# Diy Parts For Box Mods?



## Shako (12/8/14)

Hi

Does anyone know where to get parts for mods?
I recently built a box mod using the sx350 and an aluminium enclosure but i am struggling to find nice buttons like these 





and proper 510 connectors. I had to dismantlement one of my batteries.


----------



## johan (12/8/14)

Shako said:


> Hi
> 
> Does anyone know where to get parts for mods?
> I recently built a box mod using the sx350 and an aluminium enclosure but i am struggling to find nice buttons like these
> ...


 
They are available locally at ie. Communica, RS Components, Mantech etc.

Reactions: Like 1


----------



## Shako (12/8/14)

I tried RS component and Communica they didnt have nice buttons and they wanted to take for ever to ship me the 18650 battery holders


----------



## johan (12/8/14)

Shako said:


> I tried RS component and Communica they didnt have nice buttons and they wanted to take for ever to ship me the 18650 battery holders


 
Then you have to import from either the following (many more just google):

http://www.stealthvape.co.uk/electronic-cigarette-mod-parts?sort=pd.name&order=DESC&page=6
http://www.fatdaddyvapes.com/index.html
http://www.digikey.com/product-search/en?vendor=0&keywords=18650+battery+holder
http://www.madvapes.com/diy-parts.html

Reactions: Useful 1


----------



## Shako (12/8/14)

Thanks John. Still trying to find an import that uses a courier company. Stealthvape uses royal mail. Which once took 6 weeks to deliver.


----------



## johan (12/8/14)

Shako said:


> Thanks John. Still trying to find an import that uses a courier company. Stealthvape uses royal mail. Which once took 6 weeks to deliver.


 
One solution; email them and ask for quotes on DHL, FEDEX, UPS and/or TNT. Most will entertain such a request.


----------



## Shako (12/8/14)

Never thought of that. Thanks
I hope it works.


----------



## johan (12/8/14)

Shako said:


> Never thought of that. Thanks
> I hope it works.


 
If you don't come right let us know and we will try and assist.
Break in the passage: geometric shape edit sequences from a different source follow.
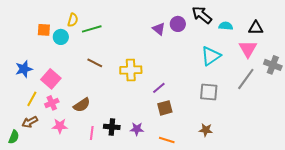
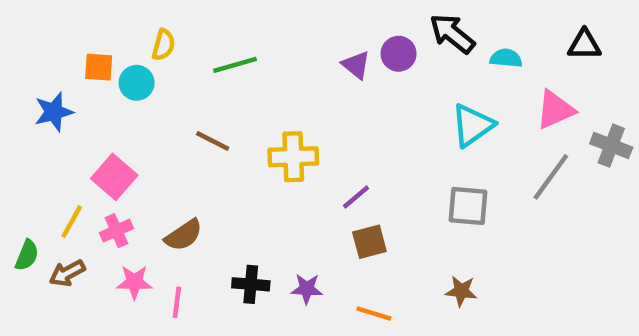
black triangle: (256, 28) -> (584, 45), moved
green line: (92, 29) -> (235, 65), moved
pink triangle: (248, 49) -> (555, 110), turned 36
blue star: (24, 69) -> (54, 112), moved
pink line: (92, 133) -> (177, 302), moved
green semicircle: (14, 137) -> (27, 255), moved

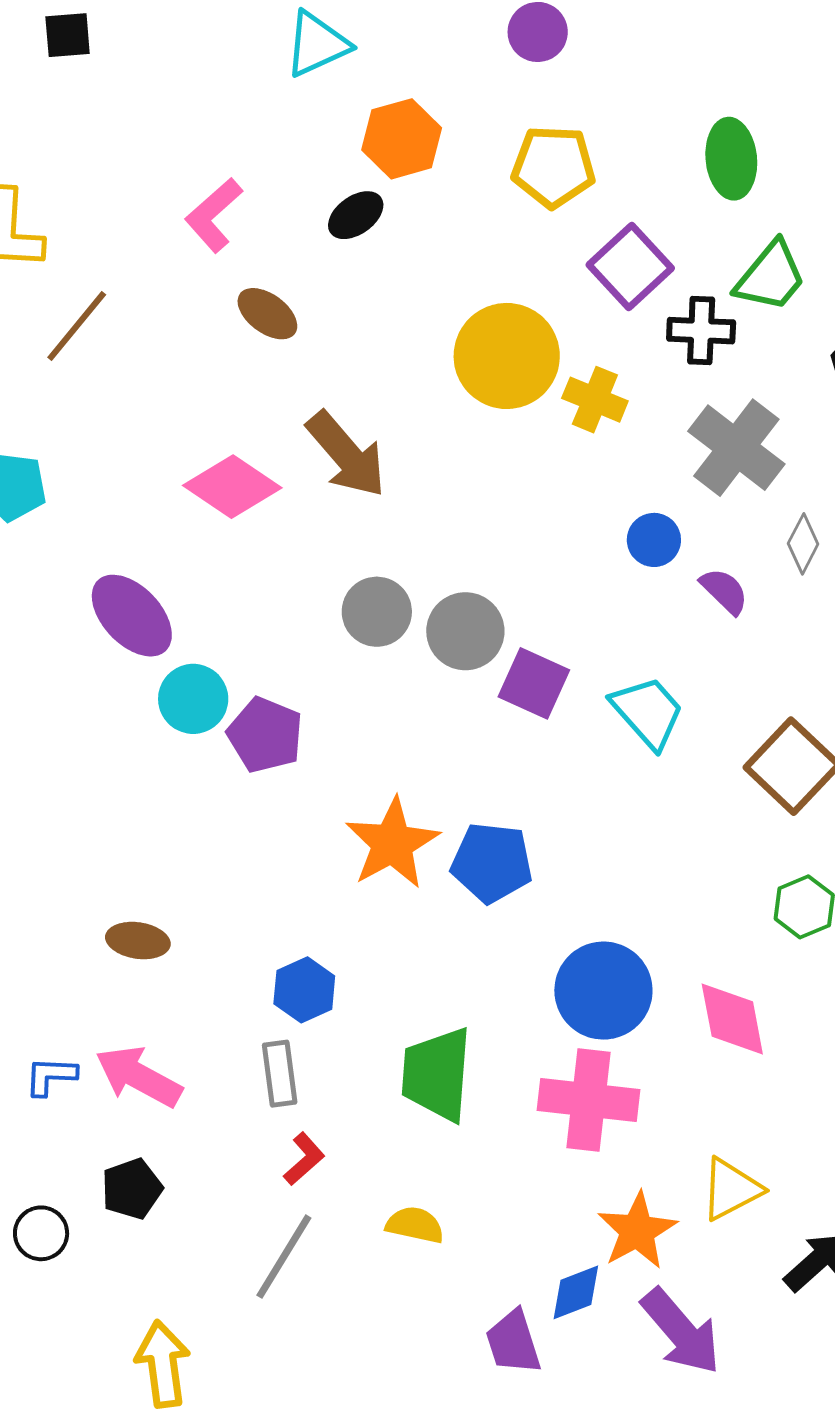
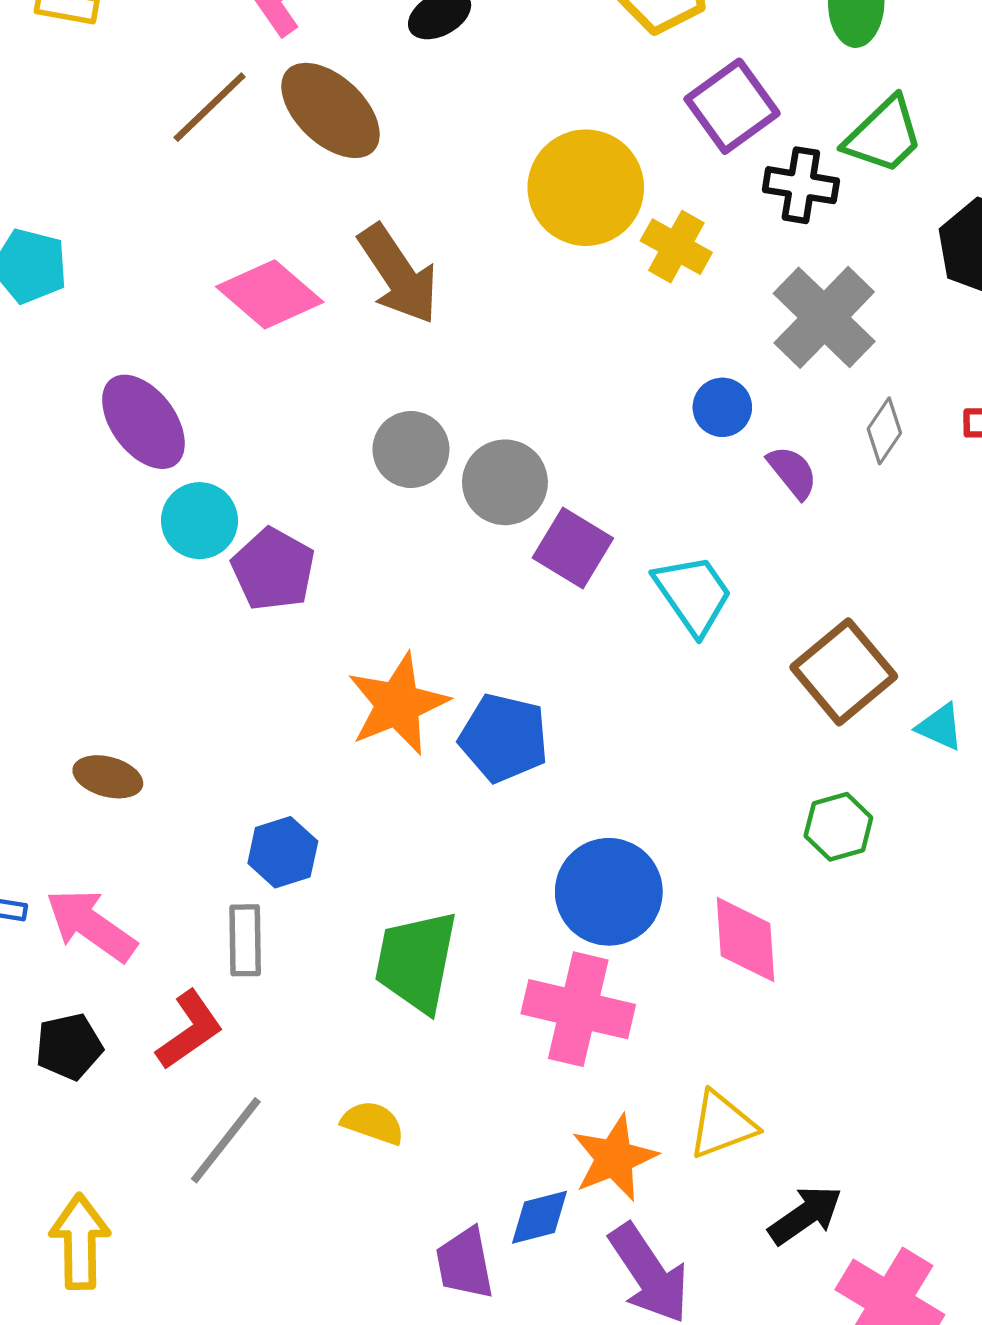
brown ellipse: (267, 314) -> (331, 110), size x1.6
brown line: (77, 326) -> (210, 107), moved
red L-shape: (304, 1159) -> (190, 1030), moved, size x1.4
Reactions: Like 2 | Winner 1


----------



## Shako (12/8/14)

Just got a quote back from stealthvape DHl is £55 per kilo.


----------



## kimbo (12/8/14)

I am looking for a wired 510 local, or will it be more cost effective to brake an old battery?


----------



## johan (12/8/14)

Shako said:


> Just got a quote back from stealthvape DHl is £55 per kilo.


 
Yip courier services are not cheap. What I normally do on electronic purchases is ask my courier to collect at the supplier. You need to open an account with one, it is a 10min process.


----------



## Shako (12/8/14)

@kimbo if you find one locally let me know. I had to brake an old battery


----------



## johan (12/8/14)

kimbo said:


> I am looking for a wired 510 local, or will it be more cost effective to brake an old battery?


 
Rip one out from an old battery, way more cheaper as you have to import, nobody stock them locally.

Reactions: Thanks 1


----------



## huffnpuff (12/8/14)

johan said:


> Rip one out from an old battery, way more cheaper as you have to import, nobody stock them locally.


 
Some bigger retailers "stock" their broken returns ie a dusty box/recycle bin . Maybe work something out?

Reactions: Agree 1


----------



## hands (12/8/14)

http://www.communica.co.za/Catalog/Browse?cId=49dc55d1aa5145f1950c9a4fa2f2e5cb&pS=100&pN=2
don't know if they will work.

Reactions: Like 1


----------